First, the BC639 data sheet gives a maximum collector current of 1 amp. Start with an assumption of 1/10 to 1/20 of that, or 50 to 100 mA. The transistor will be used as a switch, not an amplifier, either full on (zero voltage across it, more or less) or full off (no current). This mode is called saturation, and you should assume a current gain of about 10. For amplifiers, a BC639 can run with a gain of about 40 to 250, but this does not apply in this case. A gain of 10 which produces a collector current of 50 to 100 ma implies a base current of 5 to 10 mA. Assuming the Arduino can supply its rated current at nearly a full 5 volts, this says that the base resistor will drop about 4 volts, since the base-emitter junction will drop about 0.7 volts. 500 ohms is a convenient value, and this will provide 8 mA of base drive. 8 mA of base drive times 10 gives a collector current of 80 mA when the transistor is on. Since we're driving the transistor hard on, this says that the collector resistor (the load resistor) will drop about 12 volts. If R2 were 1k, you'd get 12 mA, so 200 ohms (another convenient number) will give about 60 mA. This says that the transistor will operate with a gain of 7.5. Close enough. Note that none of these values is real picky. You can easily ignore 20% slop.

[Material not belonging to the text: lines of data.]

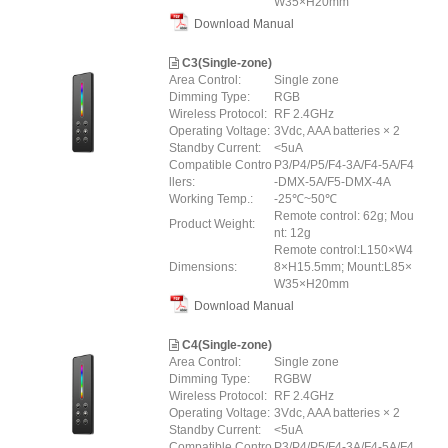
W35×H20mm
Download Manual
C3(Single-zone)
Area Control:
Single zone
Dimming Type:
RGB
Wireless Protocol:
RF 2.4GHz
Operating Voltage:
3Vdc, AAA batteries × 2
Standby Current:
<5uA
Compatible Contro
P3/P4/P5/F4-3A/F4-5A/F4
llers:
-DMX-5A/F5-DMX-4A
Working Temp.:
-25℃~50℃
Remote control: 62g; Mou
Product Weight:
nt: 12g
Remote control:L150×W4
Dimensions:
8×H15.5mm; Mount:L85×
W35×H20mm
Download Manual
C4(Single-zone)
Area Control:
Single zone
Dimming Type:
RGBW
Wireless Protocol:
RF 2.4GHz
Operating Voltage:
3Vdc, AAA batteries × 2
Standby Current:
<5uA
Compatible Contro
P3/P4/P5/F4-3A/F4-5A/F4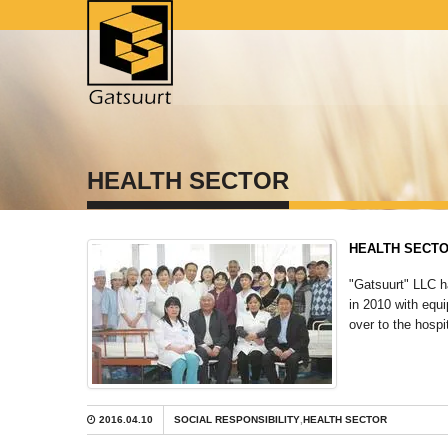
HEALTH SECTOR
HEALTH SECT
"Gatsuurt" LLC h
in 2010 with equ
over to the hospi
2016.04.10
SOCIAL RESPONSIBILITY
,
HEALTH SECTOR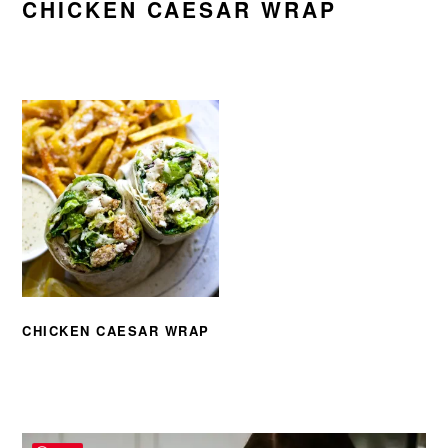
CHICKEN CAESAR WRAP
CHICKEN CAESAR WRAP
PRIMARY
SIDEBAR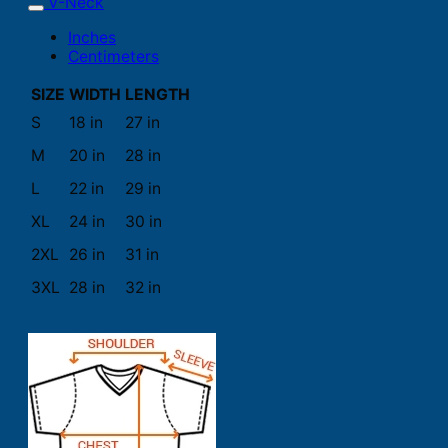
V-Neck
Inches
Centimeters
SIZE
WIDTH
LENGTH
S
18 in
27 in
M
20 in
28 in
L
22 in
29 in
XL
24 in
30 in
2XL
26 in
31 in
3XL
28 in
32 in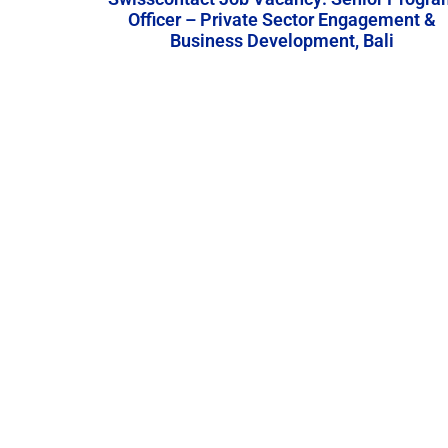
Officer – Private Sector Engagement &
Business Development, Bali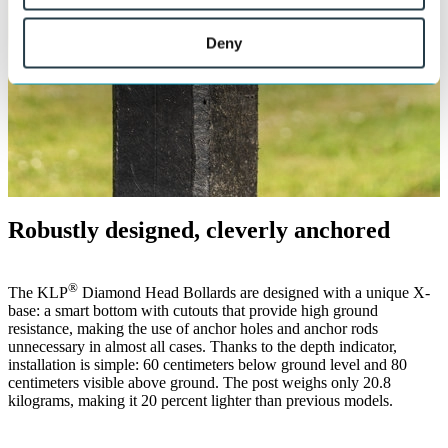
Deny
Robustly designed, cleverly anchored
®
The KLP
Diamond Head Bollards are designed with a unique X-
base: a smart bottom with cutouts that provide high ground
resistance, making the use of anchor holes and anchor rods
unnecessary in almost all cases. Thanks to the depth indicator,
installation is simple: 60 centimeters below ground level and 80
centimeters visible above ground. The post weighs only 20.8
kilograms, making it 20 percent lighter than previous models.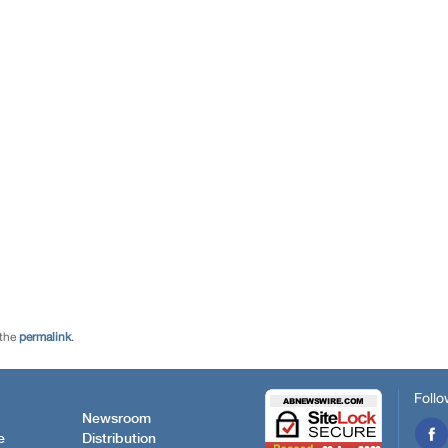
 the
permalink
.
Follo
Newsroom
e
Distribution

If a 2-stage level shifter is needed in order to maintain the phase relationship between the input voltage and the load current, this is easily done. However, the resistor values can be a bit higher on the first stage in order to cut down of power dissipation. This is because the load resistor of the first stage will provide the base drive for the second, and this is fed by 12 volts rather than 5. If you do this, it's a good idea to place a resistor from each base to ground, with a value of about 10 times the base resistor. This is just to make sure that the transistors stay turned off with no input.
However, it's not clear at all why you'd need a second stage. All you need to do is adjust the PWM timing in software to give the right result, and this should be very straightforward.
Best Answer
Since no MOSFET drivers are shown on the schematic, I assume the FETs are driven directly from arduino pins. IRFZ44 requires more than 5V Vgs to turn on fully. With 5V gate drive it will be somewhere in the linear region. So you must either use a FET with logic level gate drive, and a proper MOSFFET driver with a 5V supply, or keep your FETs and use a proper MOSFET driver with a +12V supply.

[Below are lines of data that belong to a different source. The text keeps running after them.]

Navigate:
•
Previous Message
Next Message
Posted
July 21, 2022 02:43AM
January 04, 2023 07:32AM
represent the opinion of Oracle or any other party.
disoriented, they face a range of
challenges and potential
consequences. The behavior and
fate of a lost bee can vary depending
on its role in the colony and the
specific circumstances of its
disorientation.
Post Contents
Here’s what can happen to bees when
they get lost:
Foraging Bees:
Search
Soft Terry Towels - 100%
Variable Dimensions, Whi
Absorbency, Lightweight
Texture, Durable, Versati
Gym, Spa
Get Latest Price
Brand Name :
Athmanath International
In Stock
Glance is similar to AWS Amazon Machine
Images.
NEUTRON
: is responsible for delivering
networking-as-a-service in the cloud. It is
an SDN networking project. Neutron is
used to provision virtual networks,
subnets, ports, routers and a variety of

Likely explanation for the uneven heating:
FET RdsON has a positive tempco so FETs in parallel share current well. Resistance in the hottest one increases which directs current to the other FETs.
However in linear region it's the opposite. Threshold voltage has negative tempco, so it goes down as it gets hot:
This means your FETs run in conditions that are ideal for thermal runaway.
Additionally, the absence of gate resistors mean they are likely to oscillate due to layout parasitics ; and 1MHz is way too high a frequency. You must calculate inductor ripple current according to frequency and do the math to design a buck converter.
With a proper FET driver chip using 12V power supply you should be able to drive these FETs at 100kHz without trouble.